The City of Edmonton plans to hire company to replace unionized transit cleaning staff. (David Bajer/CBC)

More than 100 people working for the City of Edmonton are at risk of losing their jobs as the city looks to hire a company to take over bus cleaning duties. 

Contracting out the work is estimated to save the city $1.2 million a year.  

Steve Bradshaw, president of the Amalgamated Transit Union local 569, said the plan is disappointing and bad for morale. 

"Everybody is deeply disturbed by this," Bradshaw said Thursday. "We feel abandoned — all of us feel abandoned, particularly those people whose jobs look like they're going away."

It's part of the city's ongoing search to save money and generate revenue as council pushes to keep the property tax increase at zero.

The city posted a request for proposals Thursday until Aug. 9 to test the market for bus cleaning and refueling duties, said Eddie Robar, branch manager for fleet and facility services, in an email. 

The city confirmed 15 permanent full-time employees who perform refueling duties would be affected, along with 61 full-time bus cleaners.

Another 26 temporary bus cleaners who were hired for enhanced bus cleaning during COVID-19 also have the potential to be impacted, the city says. 

The city would not confirm the estimated $1.2 million in savings, but rather says they're waiting until the RFP process is finished before they compare and determine savings.

Mayor Don Iveson said in an email the "decision to contract out work is never taken lightly and it is a difficult decision to make."

"It is also true however that the City is facing a tough budget situation — so while this is a difficult decision, Council is looking to honour its commitment that it made during the December budget deliberations which was to give taxpayers a break and not raise taxes.

"It's imperative that Edmontonians know that the buses will still be cleaned."

Motion denied

City council approved a comprehensive list of strategies to save money in December.

On Wednesday, Coun. Aaron Paquette was prepared to move a motion, asking administration to delay posting a request for proposals for the contract. 

Paquette wanted city managers to look at alternative funding options to retain the city positions. 

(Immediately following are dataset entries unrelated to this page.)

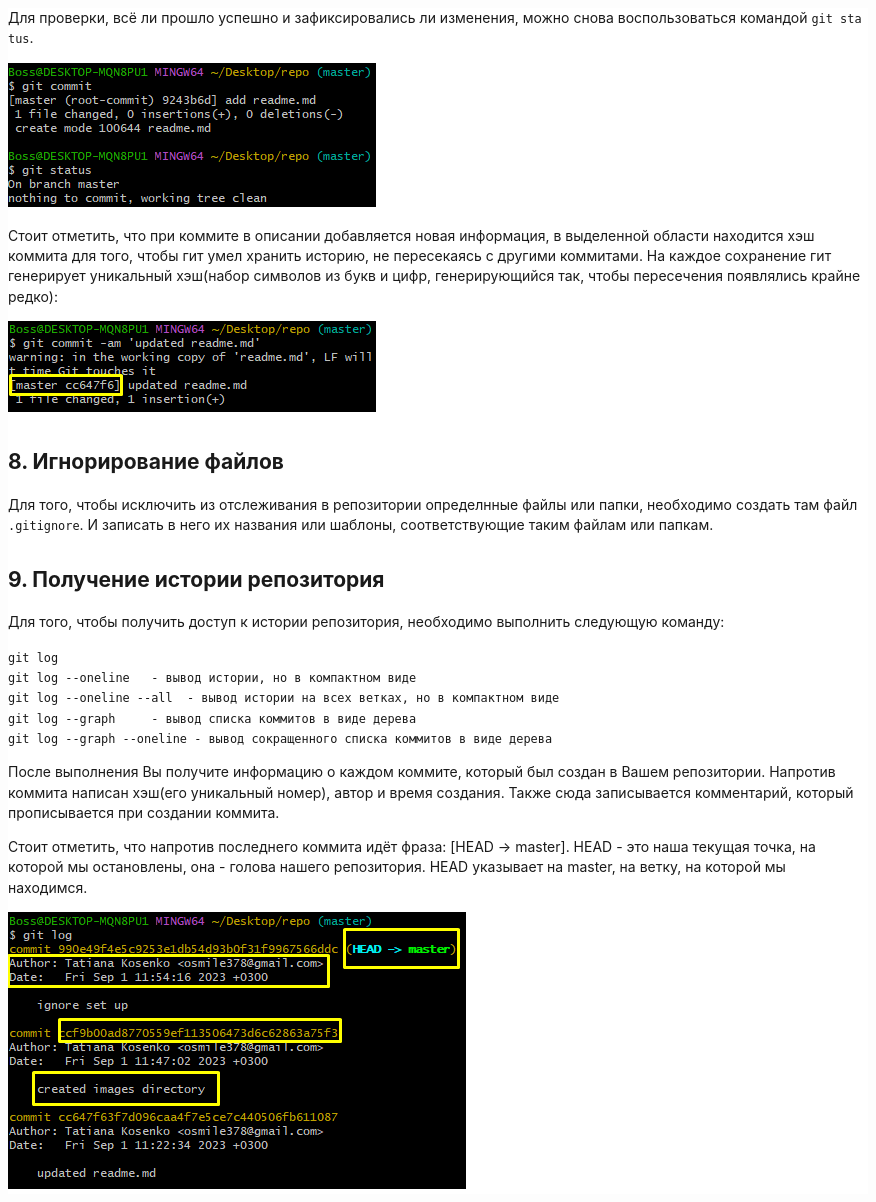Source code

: Для проверки, всё ли прошло успешно и зафиксировались ли изменения, можно снова воспользоваться командой `git status`.

![git commit](Images/image-11.png)

Стоит отметить, что при коммите в описании добавляется новая информация, в выделенной области находится хэш коммита для того, чтобы гит умел хранить историю, не пересекаясь с другими коммитами. На каждое сохранение гит генерирует уникальный хэш(набор символов из букв и цифр, генерирующийся так, чтобы пересечения появлялись крайне редко):

![git commit](Images/image-12.png)

## 8. Игнорирование файлов

Для того, чтобы исключить из отслеживания в репозитории определнные файлы или папки, необходимо создать там файл `.gitignore`. И записать в него их названия или шаблоны, соответствующие таким файлам или папкам.

## 9. Получение истории репозитория

Для того, чтобы получить доступ к истории репозитория, необходимо выполнить следующую команду: 
```
git log
git log --oneline   - вывод истории, но в компактном виде
git log --oneline --all  - вывод истории на всех ветках, но в компактном виде
git log --graph     - вывод списка коммитов в виде дерева
git log --graph --oneline - вывод сокращенного списка коммитов в виде дерева
```
После выполнения Вы получите информацию о каждом коммите, который был создан в Вашем репозитории.
Напротив коммита написан хэш(его уникальный номер), автор и время создания. Также сюда записывается комментарий, который прописывается при создании коммита.

Стоит отметить, что напротив последнего коммита идёт фраза:
[HEAD -> master]. HEAD - это наша текущая точка, на которой мы остановлены, она - голова нашего репозитория. HEAD указывает на master, на ветку, на которой мы находимся.

![git log](Images/image-20.png)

"I just thought it was kind of necessary to take a last crack at looking at funding opportunities to see if we could preserve these jobs," Paquette told CBC News Thursday. 

"The folks in question whose jobs are going to be affected have been working throughout the pandemic to keep our transit, our buses, safe and clean," Paquette said. "We were calling them heroes." 

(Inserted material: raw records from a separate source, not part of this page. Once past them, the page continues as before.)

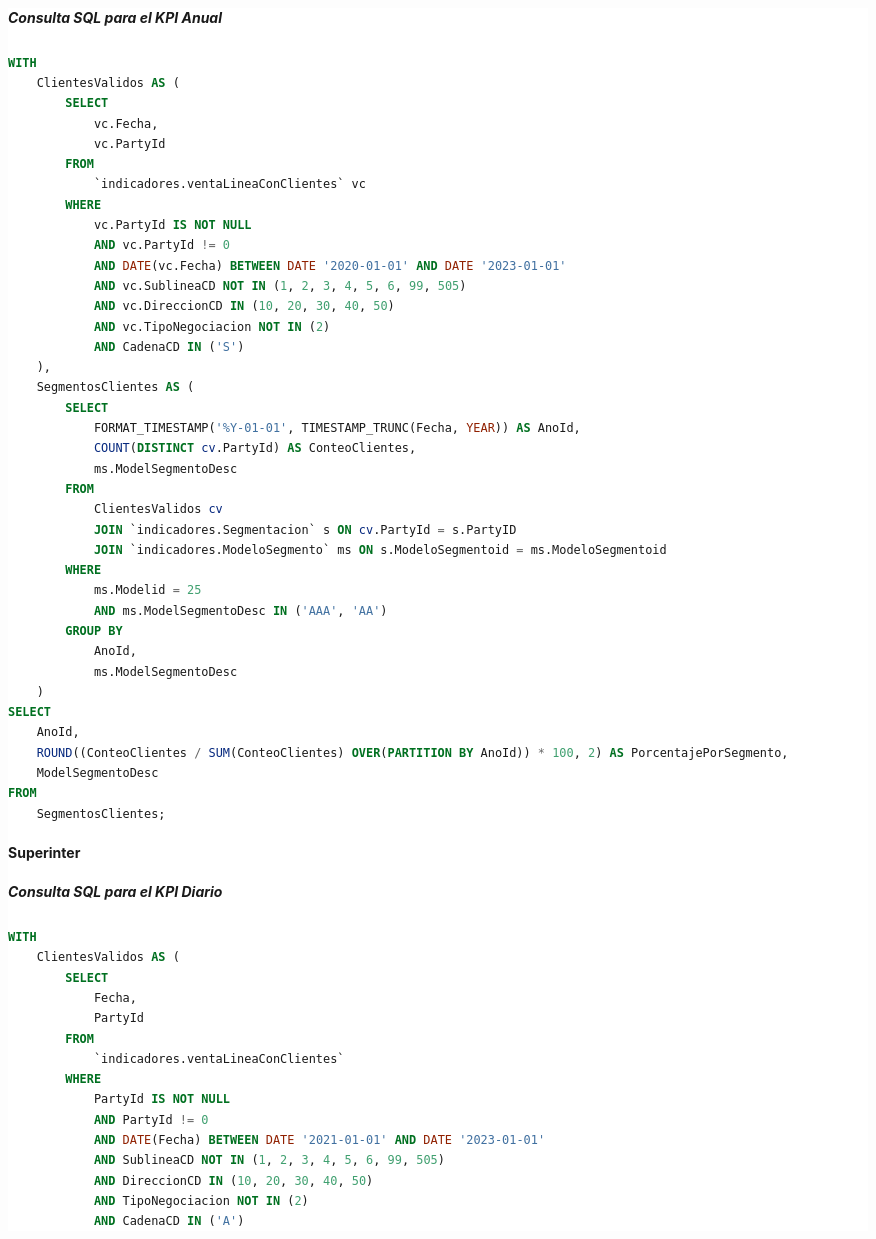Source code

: ##### Consulta SQL para el KPI Anual

```sql
WITH
    ClientesValidos AS (
        SELECT
            vc.Fecha,
            vc.PartyId
        FROM
            `indicadores.ventaLineaConClientes` vc
        WHERE
            vc.PartyId IS NOT NULL
            AND vc.PartyId != 0
            AND DATE(vc.Fecha) BETWEEN DATE '2020-01-01' AND DATE '2023-01-01'
            AND vc.SublineaCD NOT IN (1, 2, 3, 4, 5, 6, 99, 505)
            AND vc.DireccionCD IN (10, 20, 30, 40, 50)
            AND vc.TipoNegociacion NOT IN (2)
            AND CadenaCD IN ('S')
    ),
    SegmentosClientes AS (
        SELECT
            FORMAT_TIMESTAMP('%Y-01-01', TIMESTAMP_TRUNC(Fecha, YEAR)) AS AnoId,
            COUNT(DISTINCT cv.PartyId) AS ConteoClientes,
            ms.ModelSegmentoDesc
        FROM
            ClientesValidos cv
            JOIN `indicadores.Segmentacion` s ON cv.PartyId = s.PartyID
            JOIN `indicadores.ModeloSegmento` ms ON s.ModeloSegmentoid = ms.ModeloSegmentoid
        WHERE
            ms.Modelid = 25
            AND ms.ModelSegmentoDesc IN ('AAA', 'AA')
        GROUP BY
            AnoId,
            ms.ModelSegmentoDesc
    )
SELECT
    AnoId,
    ROUND((ConteoClientes / SUM(ConteoClientes) OVER(PARTITION BY AnoId)) * 100, 2) AS PorcentajePorSegmento,
    ModelSegmentoDesc
FROM
    SegmentosClientes;

```

#### Superinter

##### Consulta SQL para el KPI Diario

```sql
WITH
    ClientesValidos AS (
        SELECT
            Fecha,
            PartyId
        FROM
            `indicadores.ventaLineaConClientes`
        WHERE
            PartyId IS NOT NULL
            AND PartyId != 0
            AND DATE(Fecha) BETWEEN DATE '2021-01-01' AND DATE '2023-01-01'
            AND SublineaCD NOT IN (1, 2, 3, 4, 5, 6, 99, 505)
            AND DireccionCD IN (10, 20, 30, 40, 50)
            AND TipoNegociacion NOT IN (2)
            AND CadenaCD IN ('A')
```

But the motion didn't get raised after Mayor Don Iveson ruled it out of order.

That discussion was made in private, so it's not clear exactly why the mayor dismissed the proposed motion — just that it would affect budget adjustments made in December. 

"Ultimately the motion in question had budget implications and no one was willing to put a motion on the floor to raise taxes or leverage other funding sources. This motion required money in 2021 and 2022," Iveson said in an email.

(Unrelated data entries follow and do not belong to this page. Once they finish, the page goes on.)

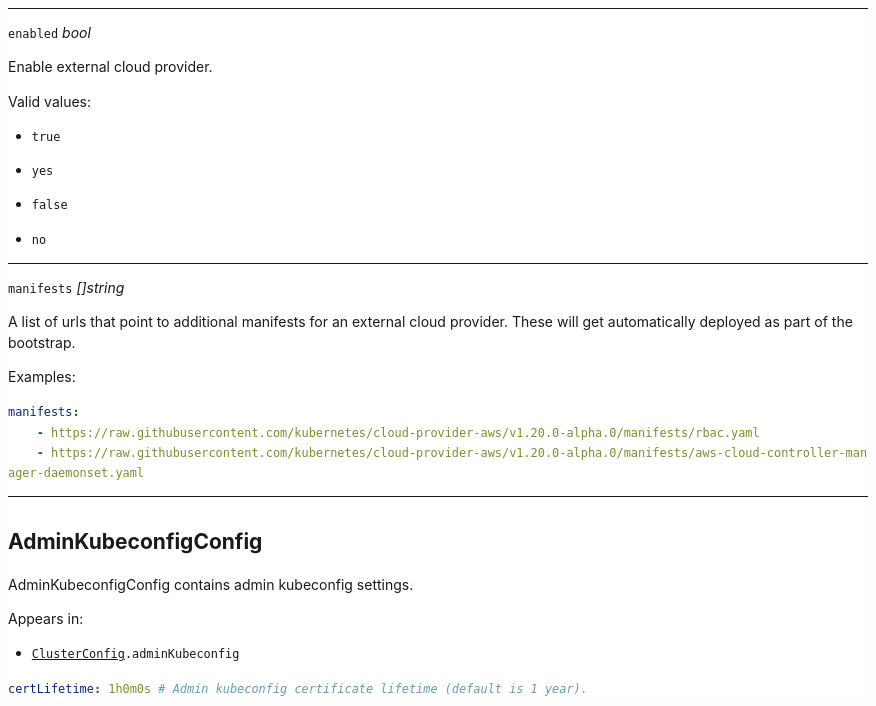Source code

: <hr />

<div class="dd">

<code>enabled</code>  <i>bool</i>

</div>
<div class="dt">

Enable external cloud provider.


Valid values:


  - <code>true</code>

  - <code>yes</code>

  - <code>false</code>

  - <code>no</code>
</div>

<hr />
<div class="dd">

<code>manifests</code>  <i>[]string</i>

</div>
<div class="dt">

A list of urls that point to additional manifests for an external cloud provider.
These will get automatically deployed as part of the bootstrap.



Examples:


``` yaml
manifests:
    - https://raw.githubusercontent.com/kubernetes/cloud-provider-aws/v1.20.0-alpha.0/manifests/rbac.yaml
    - https://raw.githubusercontent.com/kubernetes/cloud-provider-aws/v1.20.0-alpha.0/manifests/aws-cloud-controller-manager-daemonset.yaml
```


</div>

<hr />



## AdminKubeconfigConfig
AdminKubeconfigConfig contains admin kubeconfig settings.

Appears in:

- <code><a href="#clusterconfig">ClusterConfig</a>.adminKubeconfig</code>


``` yaml
certLifetime: 1h0m0s # Admin kubeconfig certificate lifetime (default is 1 year).
```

Bradshaw sent a press release out Thursday, calling out the mayor's move. 

"They skulked off in secrecy hoping voters wouldn't notice." Bradshaw wrote.

"They should have been talking about quality services and protecting jobs. Instead, they nit-picked the Mayor's "budget implications". 

"The political establishment led by Mayor Iveson and City Manager [Andre] Corbould have attacked their most vulnerable employees," Bradshaw said. 

Bradshaw has been discussing the issues with the city's Edmonton Transit Service managers, hoping for a change in direction. 

If the city hires a company to do the work, they won't have to pay full benefits and compensation, therefore saving money, he noted. 

He suspects job quality may change and suffer under a privatized system.